In general, if you're eating a healthy animal, as opposed to road kill or something you picked up in the forest, it's not going to be through the meat. The animal is healthy. If you cook it well or cook it properly, you're going to kill off any bacteria or viruses on the surface. Generally, healthy meat won't have bacteria or viruses in the meat itself. That's one of our key assurances, as long as we don't cross-contaminate.
It will be difficult to answer in a minute but I'll do my best.
It's important to realize that globally, Canada is doing extremely well in health research generally. We're doing very well according to all the available indicators, particularly the bibliometric indicators, the number of publications, the number of publications per dollar invested, and most importantly, the impact of those publications in terms of how often those papers are actually read by the international community.
There are certain areas where we truly excel.

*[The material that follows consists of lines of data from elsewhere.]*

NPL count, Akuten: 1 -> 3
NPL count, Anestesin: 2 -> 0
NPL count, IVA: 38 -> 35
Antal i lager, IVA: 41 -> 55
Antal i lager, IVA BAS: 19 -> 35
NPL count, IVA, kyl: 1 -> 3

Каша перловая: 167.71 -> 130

It's difficult because I don't want to forget any, but in terms of these indicators, we're very strong in neuroscience research and neuroscience mental health. We're really top of the charts in pain research, one of the top countries in the world.
We are performing extremely well in terms of the quality of clinical research. Our papers, our publications, our studies in clinical research have had, and are having, a huge impact worldwide. They have changed the way certain diseases are treated worldwide. The problem is that we are losing ground. The quantity is not there and we're having more and more difficulty attracting health professionals into research. That's a very important issue. We want to maintain leadership in that area.
I'd add cancer research, regenerative medicine, and infection and immunity as areas where we're doing extremely well. By and large it is a sector of science Canada can be proud of and we're really in the top tier.